Why mercury is still a threat to human and planetary health


Everyone is exposed to mercury at some level – whether through the food we eat, the air we breathe or the cosmetics that we use. Inhalation or ingestion of large amounts of mercury, however, can lead to serious neurological health implications. Symptoms can include tremors, insomnia, memory loss, headaches, muscle weakness, and—in extreme cases—death.

According to the World Health Organization (WHO), two groups are at particularly risk: unborn babies, whose mothers have high levels of mercury in their blood, and those who are regularly exposed to elevated levels of mercury, such as subsistence fishermen.

To tackle this global challenge, representatives from governments, United Nations bodies, academia and civil society gathered at the resumed fourth meeting of the Conference of the Parties to the Minamata Convention on Mercury. 

At the conference, which ran from 21 to 25 March in Bali, Indonesia, representatives discussed key-sensitive issues such as the framework to evaluate the effectiveness of the Convention, the list of phase-out mercury-containing products, and how to address the health impacts of mercury.

The Convention is named after the bay in Japan where, in the mid-20th century, mercury-tainted industrial wastewater poisoned thousands of people, leading to severe health issues that became known as the “Minamata disease.” Since it entered into force in 2017, the Convention aims to control mercury supply and trade, and reduce the use, emission and release of mercury, raise public awareness, and build the necessary institutional capacity. It entered into force in 2017, and as of today, it has 137 parties.

Whilst levels of mercury can  be measured in samples of blood, hair, or urine; here are a few ways humans are exposed to the element daily:

Fish consumption

A researcher measures seafood for the presence of metals such as mercury and lead. Photo: Shutterstock

Seafood is the main source of protein for over three billion people around the world. Because mercury “bio-accumulates” in the food chain, larger fish such as shark, swordfish, tuna and marlin tend to be especially high in mercury. People who consume very high amounts of seafood can be exposed to high levels of methylmercury, an organic compound that accumulates in the bodies of the fish.

Mercury poisoning from consuming marine animals has been seen among indigenous groups in many parts of the world, especially in the Arctic. Per capita seafood consumption in those communities can be up to 15 times higher than in non-indigenous groups, according to the United Nations Environment Programme (UNEP) 2018 Global Mercury Assessment.


Cosmetics are filled with potentially hazardous materials, including microplastics and mercury. Photo: Unsplash/Elizabeth Favara

Mercury can also be found in beauty products, particularly skin-lightening creams, but also eye make-up and eye-cleansing products. While many countries have imposed laws banning mercury from cosmetics, others have yet to do so, and mercury-tainted products have been found on major online retailers. Consumers looking to avoid the toxic element should buy products from reliable vendors and ensure that their products are properly sealed and labeled. The World Health Organization has more information on the topic.

Small-scale mining

Small-scale gold miners on the Cisero River, West Java, Indonesia. Photo: Reuters/Dika Fadilah

Artisanal and small-scale gold miners regularly use mercury to help them separate gold from other material, and most of that mercury ends up in the environment. In 2015, according to the Global Mercury Assessment, artisanal and small-scale mining emitted some 800 tonnes of mercury into the air, roughly 38 per cent of the global total, and also released some 1,200 tonnes of mercury to land and water. Mercury poisoning also represents a serious and direct health threat to the 12 million to 15 million people who work in the sector around the world. Reducing mercury emissions and releases from mining is a key goal of the Minamata Convention, which requires countries with small-scale gold mining to produce national action plans to reduce or eliminate mercury from the sector.

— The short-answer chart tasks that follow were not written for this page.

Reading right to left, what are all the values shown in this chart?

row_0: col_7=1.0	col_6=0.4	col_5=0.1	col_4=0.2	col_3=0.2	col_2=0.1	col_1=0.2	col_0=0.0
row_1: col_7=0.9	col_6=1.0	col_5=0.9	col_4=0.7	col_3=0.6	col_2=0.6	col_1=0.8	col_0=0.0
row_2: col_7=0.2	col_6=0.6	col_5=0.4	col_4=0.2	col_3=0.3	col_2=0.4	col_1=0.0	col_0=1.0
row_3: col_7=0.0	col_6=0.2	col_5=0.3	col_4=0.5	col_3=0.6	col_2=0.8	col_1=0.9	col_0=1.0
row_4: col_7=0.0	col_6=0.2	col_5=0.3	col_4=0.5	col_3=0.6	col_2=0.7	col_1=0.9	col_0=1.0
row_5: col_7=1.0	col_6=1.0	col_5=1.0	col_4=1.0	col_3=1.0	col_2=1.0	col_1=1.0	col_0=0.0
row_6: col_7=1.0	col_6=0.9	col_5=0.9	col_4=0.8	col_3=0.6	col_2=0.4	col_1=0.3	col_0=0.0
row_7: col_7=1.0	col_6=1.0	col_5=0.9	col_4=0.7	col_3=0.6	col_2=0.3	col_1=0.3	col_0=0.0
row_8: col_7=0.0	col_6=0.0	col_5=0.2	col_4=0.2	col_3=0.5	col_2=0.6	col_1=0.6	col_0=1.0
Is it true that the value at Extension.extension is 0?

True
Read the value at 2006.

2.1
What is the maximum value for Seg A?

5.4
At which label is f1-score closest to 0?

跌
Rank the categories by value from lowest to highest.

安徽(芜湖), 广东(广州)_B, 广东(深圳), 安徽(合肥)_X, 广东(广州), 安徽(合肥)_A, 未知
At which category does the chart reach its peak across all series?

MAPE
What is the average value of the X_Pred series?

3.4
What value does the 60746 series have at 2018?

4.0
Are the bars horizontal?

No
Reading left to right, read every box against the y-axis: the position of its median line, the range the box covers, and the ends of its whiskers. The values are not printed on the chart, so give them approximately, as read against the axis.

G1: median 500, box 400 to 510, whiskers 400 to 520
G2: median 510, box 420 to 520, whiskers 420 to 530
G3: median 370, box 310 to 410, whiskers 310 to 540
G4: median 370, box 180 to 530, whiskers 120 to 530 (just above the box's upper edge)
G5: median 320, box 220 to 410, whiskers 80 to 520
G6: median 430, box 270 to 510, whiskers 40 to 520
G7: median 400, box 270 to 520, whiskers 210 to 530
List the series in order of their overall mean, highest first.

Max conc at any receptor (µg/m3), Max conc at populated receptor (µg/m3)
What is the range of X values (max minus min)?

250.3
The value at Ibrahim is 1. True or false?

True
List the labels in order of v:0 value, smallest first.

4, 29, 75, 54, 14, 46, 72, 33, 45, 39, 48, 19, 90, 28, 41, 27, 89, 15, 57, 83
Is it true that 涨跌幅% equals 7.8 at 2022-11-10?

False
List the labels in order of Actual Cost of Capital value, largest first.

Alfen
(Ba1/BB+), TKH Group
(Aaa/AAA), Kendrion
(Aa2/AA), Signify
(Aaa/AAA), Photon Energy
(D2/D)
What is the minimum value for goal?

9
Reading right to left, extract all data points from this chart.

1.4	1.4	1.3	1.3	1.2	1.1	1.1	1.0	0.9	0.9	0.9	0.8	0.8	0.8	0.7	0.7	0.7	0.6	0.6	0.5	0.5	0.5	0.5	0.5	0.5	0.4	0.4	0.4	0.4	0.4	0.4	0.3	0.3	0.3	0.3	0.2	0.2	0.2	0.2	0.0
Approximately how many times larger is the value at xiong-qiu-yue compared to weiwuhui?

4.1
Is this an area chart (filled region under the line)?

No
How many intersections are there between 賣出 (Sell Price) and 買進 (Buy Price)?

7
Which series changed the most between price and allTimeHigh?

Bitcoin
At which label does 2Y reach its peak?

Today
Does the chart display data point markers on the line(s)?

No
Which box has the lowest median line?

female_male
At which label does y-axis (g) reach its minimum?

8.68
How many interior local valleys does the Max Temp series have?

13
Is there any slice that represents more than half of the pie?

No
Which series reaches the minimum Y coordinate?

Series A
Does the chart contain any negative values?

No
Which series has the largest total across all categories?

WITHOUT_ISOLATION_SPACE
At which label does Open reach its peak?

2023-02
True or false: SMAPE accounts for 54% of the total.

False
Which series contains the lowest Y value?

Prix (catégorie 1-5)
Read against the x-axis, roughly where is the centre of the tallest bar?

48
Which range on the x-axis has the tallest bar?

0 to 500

Steam rises from the cooling towers of a coal power plant in Niederaussem, Germany. Photo: Reuters/Wolfgang Rattay

Not only does coal burning contribute to air pollution and the climate crisis, it is also a major source of anthropogenic mercury emissions. The 2018 Global Mercury Assessment found that coal burning and other forms of fossil fuel and biomass combustion were responsible for about 24 per cent of global mercury emissions. Although coal contains only small concentrations of mercury, people tend to burn it in large volumes. As the global economy grows, so too does coal burning for power generation. The good news is that up to 95 per cent of mercury releases from power plants can be reduced by improving coal and plant performance, and improving control systems for other pollutants.

Dental amalgam

For more than a hundred years, mercury has been one of the primary ingredients in dental amalgam, the mixture that dentists use to fill the cavities in their patients’ teeth. And while amalgam probably poses only a minimal threat to the health of those who walk around with it in their mouths, the use of mercury in amalgam also contributes to a gradual build-up of the toxic element in our environment. To tackle this challenge, the Minamata Convention proposes nine specific measures to “phase down the use of dental amalgam” worldwide. The steps include setting national objectives to reduce the use of amalgam, promoting the use of mercury-free alternatives, and supporting best practices in the management of mercury waste.